Ash Circle — Nightfall
The glyph had returned.
Elira had seen it — flickering beneath the stone near the eastern wall, just past the wards. It didn't belong there. It wanted to be seen.
She should have told Naerina. Should have waited until morning.
But something whispered beneath her ribs — not in fear, but familiarity.
The same pull she'd felt at the second seal.
So she left. Quietly. Leaving Tovin asleep, his fingers curled around a charm she'd carved.
She stepped past the sigil wards. The trees welcomed her like they remembered her steps. The air tasted old, like wet iron and secrets.
And then she saw him.
A tall figure, cloaked in crimson robes embroidered with ash-silver thread. His head was bowed in prayer before a crumbling altar marked with a broken glyph — not one of the seals.
Something older.
He was clearly a vampire.
But not like Caelum.
This one wore no illusion of humanity.
His skin pale as bone, lips stained with old blood, and around his neck — a twisted medallion carved from the same obsidian stone used in the Vampire Court.
He finished his silent prayer, then turned his gaze to Elira.
And smiled.
Hidden — the edge of the treeline
Vireya had followed Elira the moment she passed the wards.

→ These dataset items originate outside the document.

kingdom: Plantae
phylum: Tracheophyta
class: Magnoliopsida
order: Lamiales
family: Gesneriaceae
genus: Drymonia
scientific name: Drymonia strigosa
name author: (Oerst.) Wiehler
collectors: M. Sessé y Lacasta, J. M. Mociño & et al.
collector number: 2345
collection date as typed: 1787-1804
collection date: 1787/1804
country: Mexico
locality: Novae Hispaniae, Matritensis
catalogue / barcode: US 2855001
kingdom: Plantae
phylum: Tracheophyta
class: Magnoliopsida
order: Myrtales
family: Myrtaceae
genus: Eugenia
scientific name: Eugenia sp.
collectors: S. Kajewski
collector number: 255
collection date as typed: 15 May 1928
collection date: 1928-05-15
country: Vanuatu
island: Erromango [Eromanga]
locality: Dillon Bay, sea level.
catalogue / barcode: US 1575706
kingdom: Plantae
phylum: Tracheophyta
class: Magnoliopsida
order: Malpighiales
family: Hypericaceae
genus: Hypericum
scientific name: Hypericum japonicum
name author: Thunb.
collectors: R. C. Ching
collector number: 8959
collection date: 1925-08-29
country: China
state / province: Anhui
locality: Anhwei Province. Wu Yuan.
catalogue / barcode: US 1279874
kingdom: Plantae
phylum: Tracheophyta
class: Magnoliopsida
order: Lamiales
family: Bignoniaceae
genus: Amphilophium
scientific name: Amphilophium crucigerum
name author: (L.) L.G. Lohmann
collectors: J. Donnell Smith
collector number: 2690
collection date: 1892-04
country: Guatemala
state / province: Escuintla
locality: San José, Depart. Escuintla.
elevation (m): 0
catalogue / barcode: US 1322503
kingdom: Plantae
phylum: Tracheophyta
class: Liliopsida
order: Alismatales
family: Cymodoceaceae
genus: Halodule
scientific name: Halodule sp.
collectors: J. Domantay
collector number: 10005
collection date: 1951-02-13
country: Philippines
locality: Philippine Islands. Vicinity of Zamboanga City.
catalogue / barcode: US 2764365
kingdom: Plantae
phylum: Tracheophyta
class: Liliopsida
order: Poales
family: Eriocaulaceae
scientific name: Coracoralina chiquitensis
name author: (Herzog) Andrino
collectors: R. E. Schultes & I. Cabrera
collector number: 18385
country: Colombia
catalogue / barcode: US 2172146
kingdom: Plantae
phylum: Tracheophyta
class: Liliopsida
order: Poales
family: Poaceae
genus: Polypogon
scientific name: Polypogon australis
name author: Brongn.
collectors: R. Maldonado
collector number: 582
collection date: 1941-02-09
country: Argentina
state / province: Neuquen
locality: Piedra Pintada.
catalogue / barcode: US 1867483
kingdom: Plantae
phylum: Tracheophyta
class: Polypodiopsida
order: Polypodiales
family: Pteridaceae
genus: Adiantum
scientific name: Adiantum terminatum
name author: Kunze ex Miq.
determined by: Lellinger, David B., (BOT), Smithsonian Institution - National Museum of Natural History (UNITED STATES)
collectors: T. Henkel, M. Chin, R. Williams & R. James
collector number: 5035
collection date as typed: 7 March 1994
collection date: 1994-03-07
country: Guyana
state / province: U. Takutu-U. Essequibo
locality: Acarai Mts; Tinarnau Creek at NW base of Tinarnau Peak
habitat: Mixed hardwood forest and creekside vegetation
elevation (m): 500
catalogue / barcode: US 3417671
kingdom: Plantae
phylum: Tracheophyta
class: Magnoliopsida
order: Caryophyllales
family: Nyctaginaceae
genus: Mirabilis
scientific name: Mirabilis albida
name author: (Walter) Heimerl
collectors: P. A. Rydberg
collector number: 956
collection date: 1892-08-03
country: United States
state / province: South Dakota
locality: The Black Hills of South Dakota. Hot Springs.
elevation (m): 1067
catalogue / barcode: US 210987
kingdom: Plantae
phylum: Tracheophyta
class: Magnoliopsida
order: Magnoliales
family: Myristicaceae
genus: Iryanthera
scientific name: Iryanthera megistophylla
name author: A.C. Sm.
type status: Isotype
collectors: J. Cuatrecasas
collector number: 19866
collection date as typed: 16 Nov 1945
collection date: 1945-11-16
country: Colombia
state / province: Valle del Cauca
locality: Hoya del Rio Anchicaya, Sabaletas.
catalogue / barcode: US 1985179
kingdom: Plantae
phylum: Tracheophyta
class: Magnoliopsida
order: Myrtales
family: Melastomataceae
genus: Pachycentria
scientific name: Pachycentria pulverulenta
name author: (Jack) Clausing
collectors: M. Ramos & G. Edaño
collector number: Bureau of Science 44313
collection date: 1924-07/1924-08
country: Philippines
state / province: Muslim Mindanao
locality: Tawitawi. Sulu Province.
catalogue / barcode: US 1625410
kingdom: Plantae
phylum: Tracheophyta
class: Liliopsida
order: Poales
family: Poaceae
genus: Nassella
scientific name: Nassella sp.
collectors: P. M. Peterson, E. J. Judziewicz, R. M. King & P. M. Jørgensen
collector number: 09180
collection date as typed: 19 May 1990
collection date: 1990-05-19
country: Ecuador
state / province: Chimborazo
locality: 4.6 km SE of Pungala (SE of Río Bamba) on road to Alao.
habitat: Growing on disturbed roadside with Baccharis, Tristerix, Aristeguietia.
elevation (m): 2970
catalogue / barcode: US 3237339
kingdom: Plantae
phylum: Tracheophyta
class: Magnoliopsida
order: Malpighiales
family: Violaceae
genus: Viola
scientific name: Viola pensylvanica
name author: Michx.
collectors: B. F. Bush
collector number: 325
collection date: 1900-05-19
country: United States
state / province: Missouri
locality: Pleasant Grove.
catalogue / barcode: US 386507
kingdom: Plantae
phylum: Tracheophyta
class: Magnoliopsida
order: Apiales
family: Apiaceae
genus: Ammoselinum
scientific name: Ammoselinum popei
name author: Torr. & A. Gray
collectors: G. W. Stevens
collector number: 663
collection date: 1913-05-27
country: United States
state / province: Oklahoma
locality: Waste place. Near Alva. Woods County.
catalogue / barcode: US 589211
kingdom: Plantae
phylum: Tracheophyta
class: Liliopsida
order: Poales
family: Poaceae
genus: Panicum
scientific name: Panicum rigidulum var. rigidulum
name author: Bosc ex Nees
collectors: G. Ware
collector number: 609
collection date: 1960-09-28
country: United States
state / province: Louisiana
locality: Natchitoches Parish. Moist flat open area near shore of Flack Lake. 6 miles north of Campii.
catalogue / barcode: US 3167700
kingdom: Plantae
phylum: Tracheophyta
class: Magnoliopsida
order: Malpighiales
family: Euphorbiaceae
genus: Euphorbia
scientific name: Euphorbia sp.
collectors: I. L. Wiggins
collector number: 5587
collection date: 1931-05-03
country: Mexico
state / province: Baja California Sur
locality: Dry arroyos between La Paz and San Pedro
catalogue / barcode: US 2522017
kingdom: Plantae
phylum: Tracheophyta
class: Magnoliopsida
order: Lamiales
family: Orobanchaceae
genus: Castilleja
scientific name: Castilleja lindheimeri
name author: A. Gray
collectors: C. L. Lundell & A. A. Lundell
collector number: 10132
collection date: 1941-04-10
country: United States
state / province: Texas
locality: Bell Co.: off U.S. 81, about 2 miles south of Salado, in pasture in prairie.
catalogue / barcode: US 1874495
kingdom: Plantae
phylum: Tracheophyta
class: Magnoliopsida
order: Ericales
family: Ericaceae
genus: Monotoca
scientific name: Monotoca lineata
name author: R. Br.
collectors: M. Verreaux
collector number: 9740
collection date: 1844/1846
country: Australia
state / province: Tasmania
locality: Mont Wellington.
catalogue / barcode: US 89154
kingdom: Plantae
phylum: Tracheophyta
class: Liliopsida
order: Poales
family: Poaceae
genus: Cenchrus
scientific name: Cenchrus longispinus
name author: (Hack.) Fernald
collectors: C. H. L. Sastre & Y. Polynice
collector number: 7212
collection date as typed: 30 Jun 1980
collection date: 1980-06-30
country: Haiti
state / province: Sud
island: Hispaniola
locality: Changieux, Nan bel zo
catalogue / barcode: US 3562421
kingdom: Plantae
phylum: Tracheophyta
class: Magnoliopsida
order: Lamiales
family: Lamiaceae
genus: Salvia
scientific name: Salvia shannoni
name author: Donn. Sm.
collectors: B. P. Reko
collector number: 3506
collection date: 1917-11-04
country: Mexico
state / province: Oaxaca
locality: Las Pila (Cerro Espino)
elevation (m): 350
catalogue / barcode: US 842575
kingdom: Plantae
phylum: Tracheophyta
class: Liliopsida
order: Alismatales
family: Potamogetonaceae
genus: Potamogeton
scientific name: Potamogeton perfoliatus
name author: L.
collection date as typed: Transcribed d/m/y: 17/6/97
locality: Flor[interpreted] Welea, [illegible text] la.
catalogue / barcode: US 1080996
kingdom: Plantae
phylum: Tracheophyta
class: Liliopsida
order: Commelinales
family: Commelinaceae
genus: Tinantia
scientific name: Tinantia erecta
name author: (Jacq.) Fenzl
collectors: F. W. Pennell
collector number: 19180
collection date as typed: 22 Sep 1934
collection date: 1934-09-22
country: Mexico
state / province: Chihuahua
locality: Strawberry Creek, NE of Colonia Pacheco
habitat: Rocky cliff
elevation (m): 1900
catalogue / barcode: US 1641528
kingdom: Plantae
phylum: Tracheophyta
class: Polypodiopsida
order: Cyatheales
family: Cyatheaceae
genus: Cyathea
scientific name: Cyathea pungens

She stayed silent now, her dagger humming in its sheath.
She knew that figure. Priest Isen, one of the Court's old bloodkeepers. Exiled, they said. Mad, others whispered.
But he had once stood beneath the prophecy vault — and walked away unchanged.
Vireya gripped the blade tighter.
If he was here, it meant the Court was no longer watching from afar.
Ash Circle — Tovin's Room
In the dark, something watched the boy.
Not closely. Not maliciously.
Just… waiting.
A faint scratching on the window. A mark that glowed once, then faded.
The Silent One remained at the edge of the Circle. Not entering. Not warning.
Just watching.
As if waiting for the moment everything would shift.
The City Beneath the Stone — Hidden Corridor
Caelum moved through the passage he once used as a boy. Few remembered this place. Fewer still dared.
The door opened to a chamber lit by dozens of small red lamps, and seated within — lounging on ancient cushions — was Aethros.
A friend. Once.
A traitor. Possibly.
He grinned at Caelum. "You look awful."
"You always say that."
"You always do."
Aethros rose — golden-haired, draped in worn silks, eyes like molten copper. One of the few vampires who had refused Court favor, yet still walked untouched.
"I heard you said no," Aethros said. "Again."
"I always do."
"That's why I like you," Aethros smirked. "But they're tightening. You're going to have to choose."
"I'm not theirs."
"No. But you're not hers yet either."
Caelum stepped forward. "You know something. About the glyph."
Aethros's smile vanished.
"So it's begun," he whispered. "Then we don't have much time."
The Forest Clearing Outside Ash Circle
Elira stepped carefully, eyes on the priest.
"Who are you?" she asked.
"Merely a believer," he said. "In blood. In endings. In the girl who walks between fire and ash."
He tilted his head. "You."
Her pulse raced.
"I was drawn by the glyph," she said, trying to stay steady.
"Oh, the glyphs draw everyone," the priest said, stepping closer. "But not all are meant to see them."
"Why me?"
He smiled again. Too calmly. "Because you're the only one still pretending to forget."
Elira blinked. "What?"
But then his form shimmered — not changing, just… blurring, like reality had trouble holding him.
And for a moment, just beyond the trees, she saw another figure.
Draped in grey. Motionless. *The Grey Watcher.*
Then gone.
The priest took a step back.
"We'll speak again, little curse," he said, voice almost tender. "When the fifth bleeds open."
And vanished.
Behind Elira, Vireya stepped from the trees.
"You're lucky I didn't gut him."
Elira turned, rattled. "You knew him?"
Vireya's voice was tight. "He knows everything that's been forgotten. Which makes him dangerous."
"Then why didn't you stop him?"
Vireya met her eyes. "Because you needed to see him."
And somewhere deeper still, beneath fang, oath, and flame—
The prophesy stirred .
And the twist waited, just beneath the fifth.